Studying the catechism we were taught to ask: "What does this mean?" From these roots we have an insatiable curiosity about faith and life. We have colleges and universities, campus ministries, seminaries, schools and a commitment to lifelong learning.
As Luther wrote in the Small Catechism, day after day the Spirit is creating and renewing faith through the means of grace, the word and sacraments. We are a Book of Faith church because through God's word — God's living address to us incarnate in Jesus, proclaimed as law and gospel, recorded in Scripture — we are inspired, strengthened, and sent to do God's work in the world of restoring and reconciling communities.
We will celebrate our 25th anniversary not because we nostalgically long for the past, but because memories give us confidence in God's faithfulness and openness toward God's promised future.

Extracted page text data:
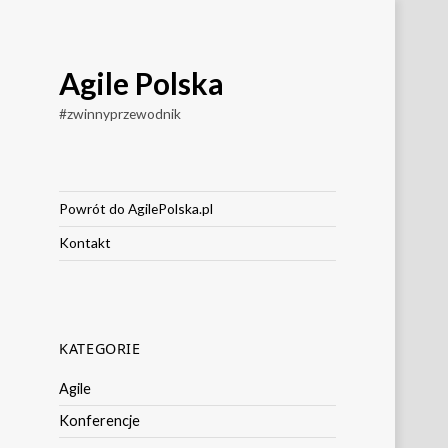
Agile Polska
#zwinnyprzewodnik
Powrót do AgilePolska.pl
Kontakt
KATEGORIE
Agile
Konferencje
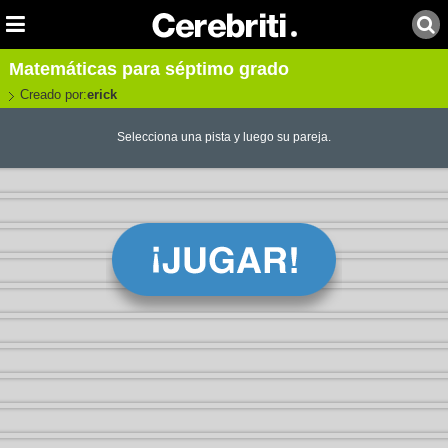
Matemáticas para séptimo grado
Creado por:
erick
Selecciona una pista y luego su pareja.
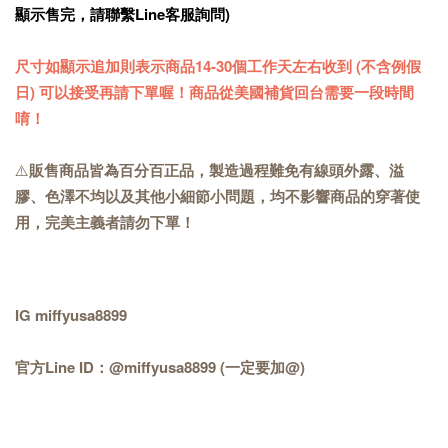
顯示售完，請聯繫Line客服詢問)
尺寸如顯示追加則表示商品14-30個工作天左右收到 (不含例假
日) 可以接受再請下單喔！商品從美國補貨回台需要一段時間
唷！
⚠️
販售商品皆為百分百正品，製造過程難免有線頭外露、溢
膠、色澤不均以及其他小細節小問題，均不影響商品的穿著使
用，完美主義者請勿下單！
IG miffyusa8899
官方Line ID：@miffyusa8899 (一定要加@)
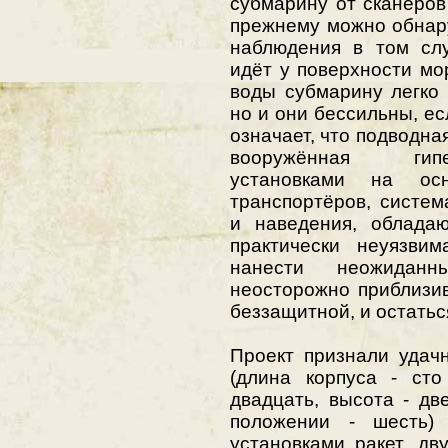
субмарину от сканеров
прежнему можно обнар
наблюдения в том слу
идёт у поверхности мо
воды субмарину легко
но и они бессильны, ес
означает, что подводна
вооружённая гипер
установками на ос
транспортёров, систе
и наведения, облада
практически неуязви
нанести неожиданн
неосторожно приблизи
беззащитной, и остатьс
Проект признали удач
(длина корпуса - сто
двадцать, высота - дв
положении - шесть)
установками ракет, дв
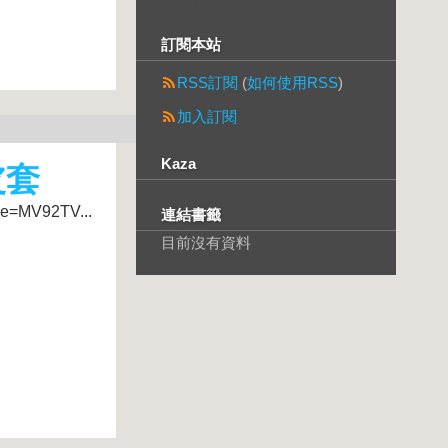
訂閱本站
RSS訂閱
(
如何使用RSS
)
加入訂閱
Kaza
皮套
e=MV92TV...
連結書籤
目前沒有資料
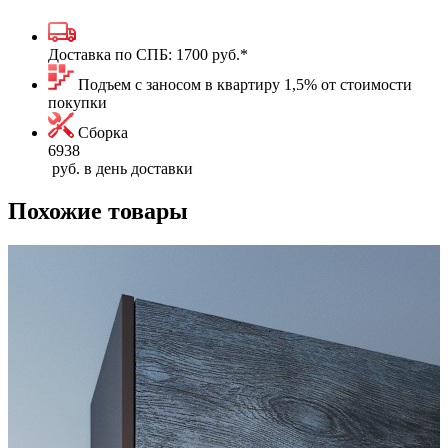
Доставка по СПБ:
1700 руб.
*
Подъем с заносом в квартиру 1,5% от стоимости
покупки
Сборка
6938
руб. в день доставки
Похожие товары
К
1
1
Р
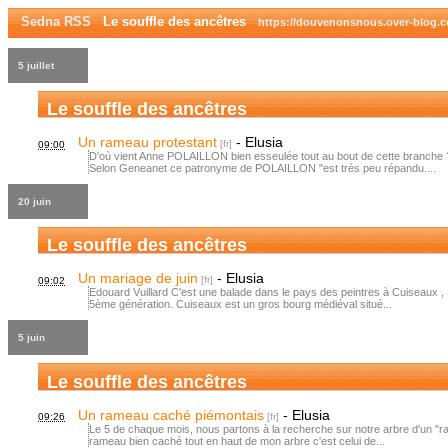
Sedna RSS
Le souffle des ancêtres
https://douvenonsnous.over-blog.
5 juillet
Le souffle des ancêtres
Un rameau protestant
-
Elusia
09:00
D'où vient Anne POLAILLON bien esseulée tout au bout de cette branche ? C
Selon Geneanet ce patronyme de POLAILLON "est très peu répandu....
20 juin
Le souffle des ancêtres
Un mariage de juin
-
Elusia
09:02
Edouard Vuillard C'est une balade dans le pays des peintres à Cuiseaux , 
5ème génération. Cuiseaux est un gros bourg médiéval situé...
5 juin
Le souffle des ancêtres
Un rameau caché piémontais
-
Elusia
09:26
Le 5 de chaque mois, nous partons à la recherche sur notre arbre d'un "ram
rameau bien caché tout en haut de mon arbre c'est celui de...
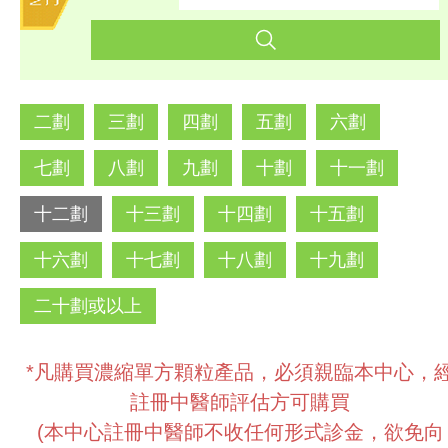
二劃
三劃
四劃
五劃
六劃
七劃
八劃
九劃
十劃
十一劃
十二劃
十三劃
十四劃
十五劃
十六劃
十七劃
十八劃
十九劃
二十劃或以上
*凡購買濃縮單方顆粒產品，必須親臨本中心，
註冊中醫師評估方可購買
(本中心註冊中醫師不收任何形式診金，欲免向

PROBLEMS TO WORK ON |
- A) Answer these questions using the text section:
(i) What question were readers taught to ask while studying the catechism?
(ii) Through what means, according to Luther's Small Catechism as cited, is the Spirit creating and renewing faith?
(iii) Which anniversary will be celebrated?
- B) Convert the listing, from its first line up to and including the line containing "官方Line ID：@miffyusa8899 (一定要加@)", into a Markdown table with the columns Nr, giving the row number, and Line. Omit blank lines and the pictures.

ANSWER SECTION |
- A)
(i) "What does this mean?"
(ii) Through the means of grace, the word and sacraments.
(iii) The 25th anniversary.

- B)
| Nr | Line |
|---|---|
| 1 | Agile Polska |
| 2 | #zwinnyprzewodnik |
| 3 | Powrót do AgilePolska.pl |
| 4 | Kontakt |
| 5 | KATEGORIE |
| 6 | Agile |
| 7 | Konferencje |
| 8 | Matemáticas para séptimo grado |
| 9 | Creado por: |
| 10 | erick |
| 11 | Selecciona una pista y luego su pareja. |
| 12 | 顯示售完，請聯繫Line客服詢問) |
| 13 | 尺寸如顯示追加則表示商品14-30個工作天左右收到 (不含例假 |
| 14 | 日) 可以接受再請下單喔！商品從美國補貨回台需要一段時間 |
| 15 | 唷！ |
| 16 | ⚠️ |
| 17 | 販售商品皆為百分百正品，製造過程難免有線頭外露、溢 |
| 18 | 膠、色澤不均以及其他小細節小問題，均不影響商品的穿著使 |
| 19 | 用，完美主義者請勿下單！ |
| 20 | IG miffyusa8899 |
| 21 | 官方Line ID：@miffyusa8899 (一定要加@) |